Is the juice worth the squeeze?

It’s a question that often gets asked in our investment meetings and one that should have added emphasis in 2019. Do the potential returns justify the risks? It’s the most fundamental investment question. With the U.S. Federal Reserve (Fed) now comfortably ensconced in a quarterly rate hike groove, the risks are getting larger. It’s not hard to feel that the last return drops are being extracted.

There are no easy choices. Cash returns are low everywhere, the U.S. equity market is overvalued, credit spreads are narrow and profit expectations are dangerously optimistic. Government bond yields are under threat from late cycle inflation pressures.

It’s a challenging environment for managing portfolios. We know the long-term return outlook is poor, so we need to make the most of opportunities. But it’s unwise to think that we can time the market well enough to get out at the top.

The best response is to focus on the three essential aspects of portfolio management: (1) diversification, (2) implementation and (3) decision-making process. We believe investors need to maintain exposure to a wide range of return sources, have effective implementation that saves basis points, and use a dynamic process that leans out as risks accumulate.

Our cycle, value and sentiment (CVS) decision-making process for every investment decision asks:

  • Is the investment cheap or expensive?
  • Is the cycle a tailwind or a headwind?
  • Is market sentiment overconfident or over-pessimistic?
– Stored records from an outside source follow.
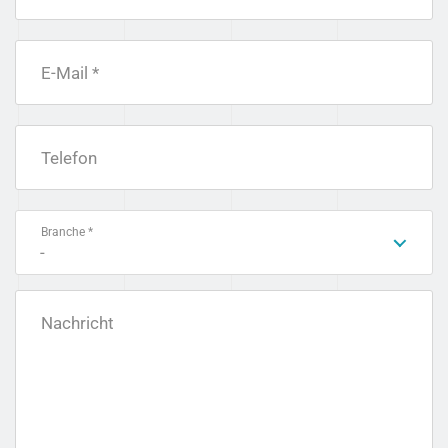
E-Mail *
Telefon
Branche *
-
Nachricht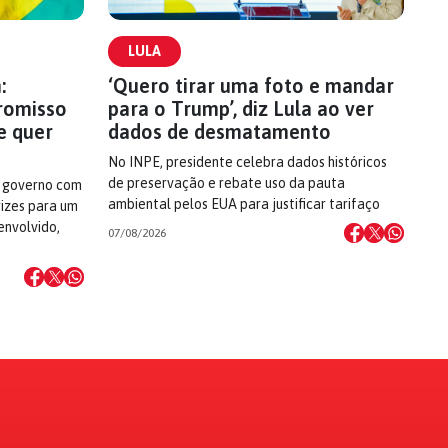
LULA
:
‘Quero tirar uma foto e mandar
romisso
para o Trump’, diz Lula ao ver
e quer
dados de desmatamento
No INPE, presidente celebra dados históricos
de preservação e rebate uso da pauta
 governo com
ambiental pelos EUA para justificar tarifaço
rizes para um
envolvido,
07/08/2026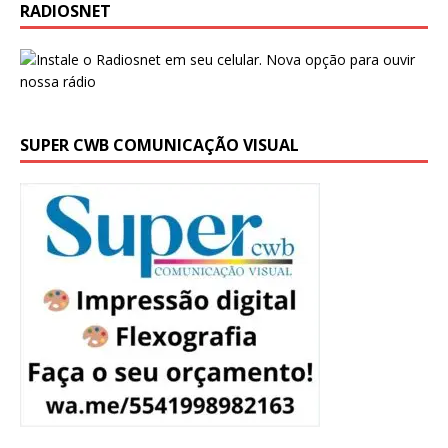
RADIOSNET
SUPER CWB COMUNICAÇÃO VISUAL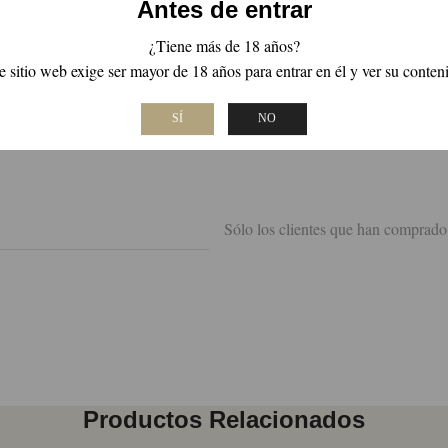
Antes de entrar
¿Tiene más de 18 años?
 En nariz predominan aromas frescos que se complementan elegantemente 
e sitio web exige ser mayor de 18 años para entrar en él y ver su conten
 tiempo profundo y sofisticado.
SÍ
NO
a, póngase en contacto con el sumiller de nuestra tienda online de vin
Sólo los clientes que han comprado
Productos Relacionados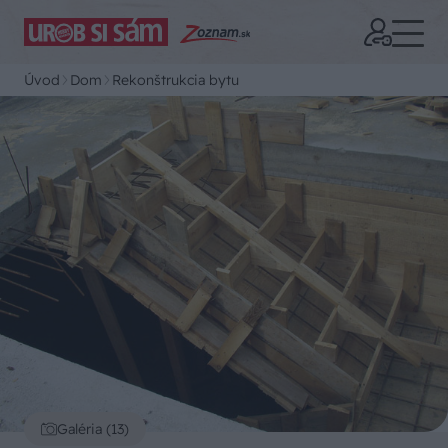
Úvod
Dom
Rekonštrukcia bytu
Galéria (13)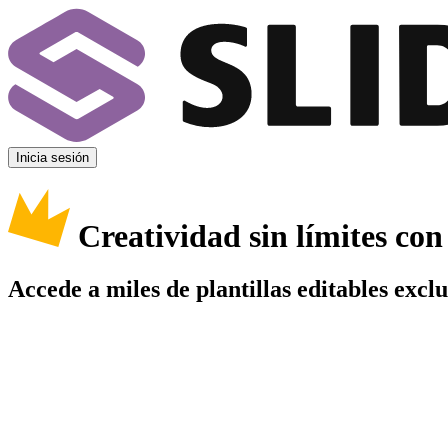
Inicia sesión
Creatividad sin límites co
Accede a miles de plantillas editables excl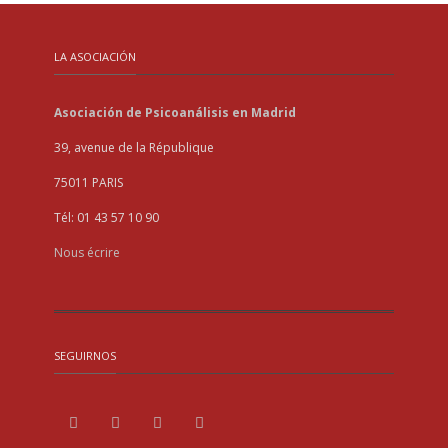
LA ASOCIACIÓN
Asociación de Psicoanálisis en Madrid
39, avenue de la République
75011 PARIS
Tél: 01 43 57 10 90
Nous écrire
SEGUIRNOS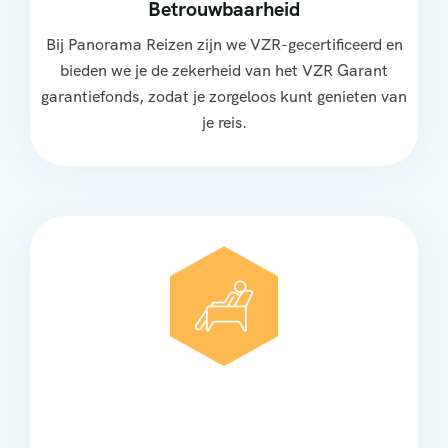
Betrouwbaarheid
Bij Panorama Reizen zijn we VZR-gecertificeerd en
bieden we je de zekerheid van het VZR Garant
garantiefonds, zodat je zorgeloos kunt genieten van
je reis.
Comfort
Onze touringcars bieden comfort en stijl voor elke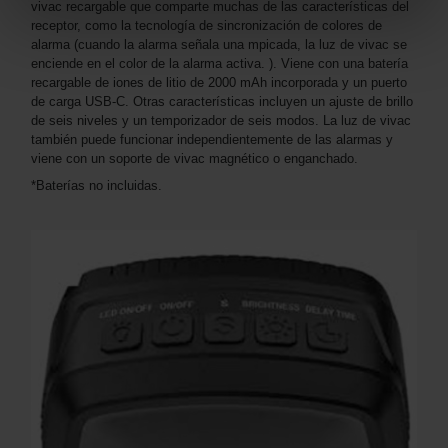
vivac recargable que comparte muchas de las características del
receptor, como la tecnología de sincronización de colores de
alarma (cuando la alarma señala una mpicada, la luz de vivac se
enciende en el color de la alarma activa. ). Viene con una batería
recargable de iones de litio de 2000 mAh incorporada y un puerto
de carga USB-C. Otras características incluyen un ajuste de brillo
de seis niveles y un temporizador de seis modos. La luz de vivac
también puede funcionar independientemente de las alarmas y
viene con un soporte de vivac magnético o enganchado.
*Baterías no incluidas.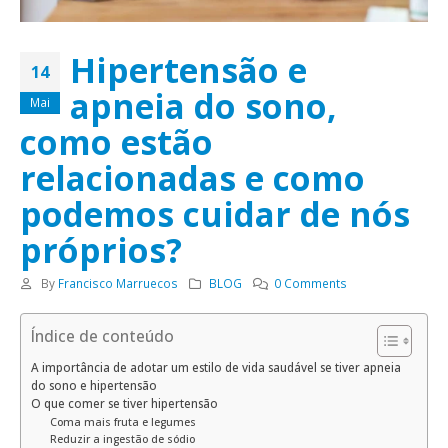
Hipertensão e
14
apneia do sono,
Mai
como estão
relacionadas e como
podemos cuidar de nós
próprios?
By
Francisco Marruecos
BLOG
0 Comments
Índice de conteúdo
A importância de adotar um estilo de vida saudável se tiver apneia
do sono e hipertensão
O que comer se tiver hipertensão
Coma mais fruta e legumes
Reduzir a ingestão de sódio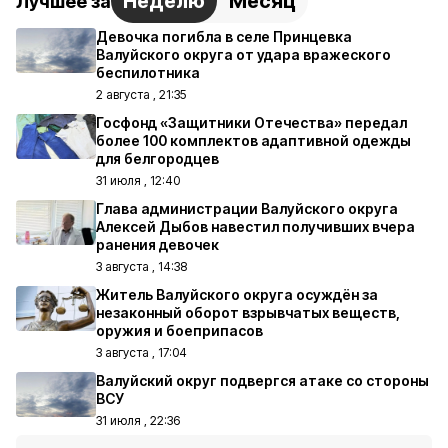
Неделю
Месяц
Лучшее за
Девочка погибла в селе Принцевка
Валуйского округа от удара вражеского
беспилотника
2 августа , 21:35
Госфонд «Защитники Отечества» передал
более 100 комплектов адаптивной одежды
для белгородцев
31 июля , 12:40
Глава администрации Валуйского округа
Алексей Дыбов навестил получивших вчера
ранения девочек
3 августа , 14:38
Житель Валуйского округа осуждён за
незаконный оборот взрывчатых веществ,
оружия и боеприпасов
3 августа , 17:04
Валуйский округ подвергся атаке со стороны
ВСУ
31 июля , 22:36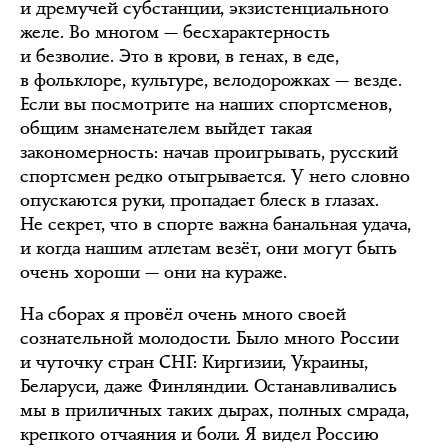
и дремучей субстанции, экзистенциального
желе. Во многом — бесхарактерность
и безволие. Это в крови, в генах, в еде,
в фольклоре, культуре, велодорожках — везде.
Если вы посмотрите на наших спортсменов,
общим знаменателем выйдет такая
закономерность: начав проигрывать, русский
спортсмен редко отыгрывается. У него словно
опускаются руки, пропадает блеск в глазах.
Не секрет, что в спорте важна банальная удача,
и когда нашим атлетам везёт, они могут быть
очень хороши — они на кураже.
На сборах я провёл очень много своей
сознательной молодости. Было много России
и чуточку стран СНГ: Киргизии, Украины,
Беларуси, даже Финляндии. Останавливались
мы в приличных таких дырах, полных смрада,
крепкого отчаяния и боли. Я видел Россию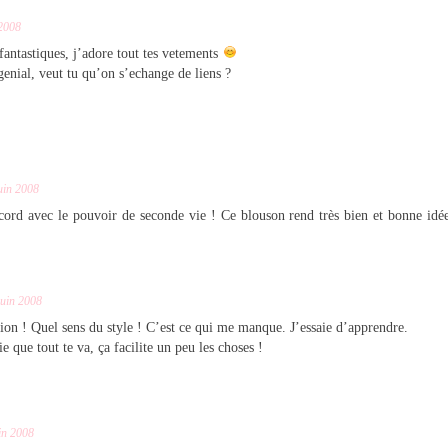
 2008
fantastiques, j’adore tout tes vetements
genial, veut tu qu’on s’echange de liens ?
uin 2008
ccord avec le pouvoir de seconde vie ! Ce blouson rend très bien et bonne idée
juin 2008
ion ! Quel sens du style ! C’est ce qui me manque. J’essaie d’apprendre.
ie que tout te va, ça facilite un peu les choses !
in 2008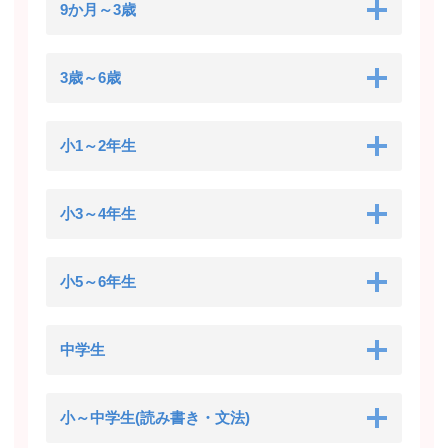
9か月～3歳
3歳～6歳
小1～2年生
小3～4年生
小5～6年生
中学生
小～中学生(読み書き・文法)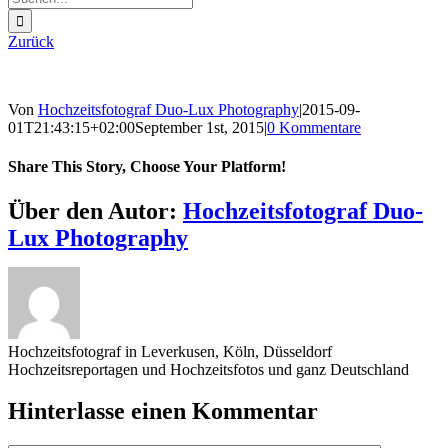
nach:
Zurück
Von
Hochzeitsfotograf Duo-Lux Photography
|
2015-09-
01T21:43:15+02:00
September 1st, 2015
|
0 Kommentare
Share This Story, Choose Your Platform!
Sharing_facebook
Sharing_twitter
Sharing_reddit
Über den Autor:
Hochzeitsfotograf Duo-
Lux Photography
Hochzeitsfotograf in Leverkusen, Köln, Düsseldorf
Hochzeitsreportagen und Hochzeitsfotos und ganz Deutschland
Hinterlasse einen Kommentar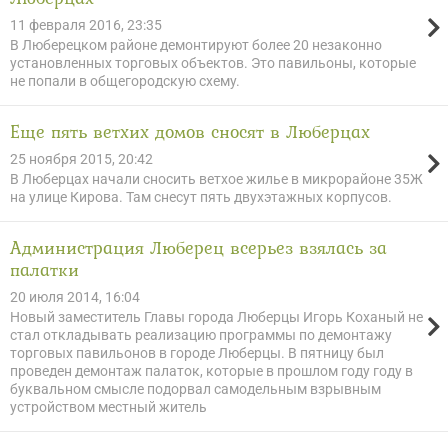
11 февраля 2016, 23:35
В Люберецком районе демонтируют более 20 незаконно
установленных торговых объектов. Это павильоны, которые
не попали в общегородскую схему.
Еще пять ветхих домов сносят в Люберцах
25 ноября 2015, 20:42
В Люберцах начали сносить ветхое жилье в микрорайоне 35Ж
на улице Кирова. Там снесут пять двухэтажных корпусов.
Администрация Люберец всерьез взялась за
палатки
20 июля 2014, 16:04
Новый заместитель Главы города Люберцы Игорь Коханый не
стал откладывать реализацию программы по демонтажу
торговых павильонов в городе Люберцы. В пятницу был
проведен демонтаж палаток, которые в прошлом году году в
буквальном смысле подорвал самодельным взрывным
устройством местный житель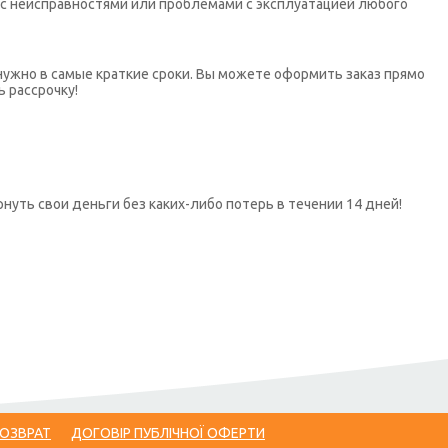
х с неисправностями или проблемами с эксплуатацией любого
нужно в самые краткие сроки. Вы можете оформить заказ прямо
ь рассрочку!
нуть свои деньги без каких-либо потерь в течении 14 дней!
ВОЗВРАТ
ДОГОВІР ПУБЛІЧНОЇ ОФЕРТИ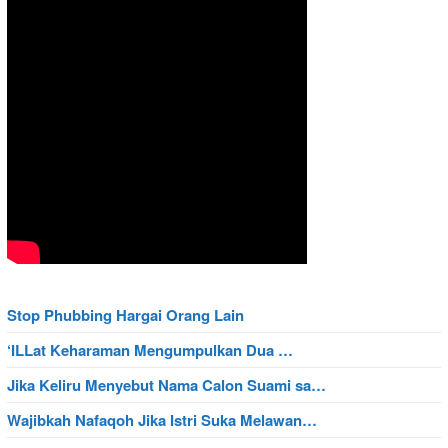
Stop Phubbing Hargai Orang Lain
‘ILLat Keharaman Mengumpulkan Dua …
Jika Keliru Menyebut Nama Calon Suami sa…
Wajibkah Nafaqoh Jika Istri Suka Melawan…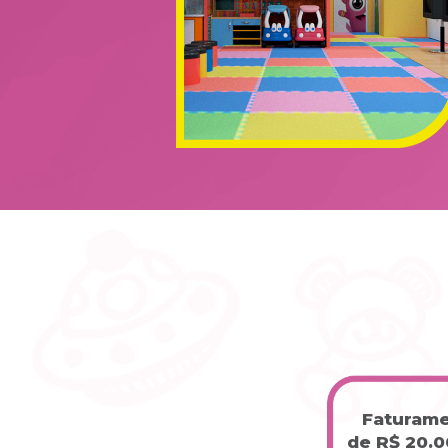
Faturame
de R$ 20.0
Our CVS process has served as a reasonable guide. We like cheap asset classes over expensive ones, but we have been prepared to hold expensive ones, like U.S. equities and credit, if the cycle is providing support. And sentiment has helped us take advantage of market corrections. We identified a good buy signal from our oversold contrarian sentiment indicators in February and we’re watching for another to develop in late 2018.

For 2019, our strategists think it is too early to become overtly defensive given that 2020 seems the recession danger zone for the United States. They are moderately bearish on government bonds as late-cycle inflation pressures emerge, more so outside of the U.S. given the low yields in the rest of the world.

The challenge is to make the most of late-cycle returns while preparing for the inevitable downturn. It means relying on a structured and disciplined process. Ultimately, it’s about assessing the value of the squeeze.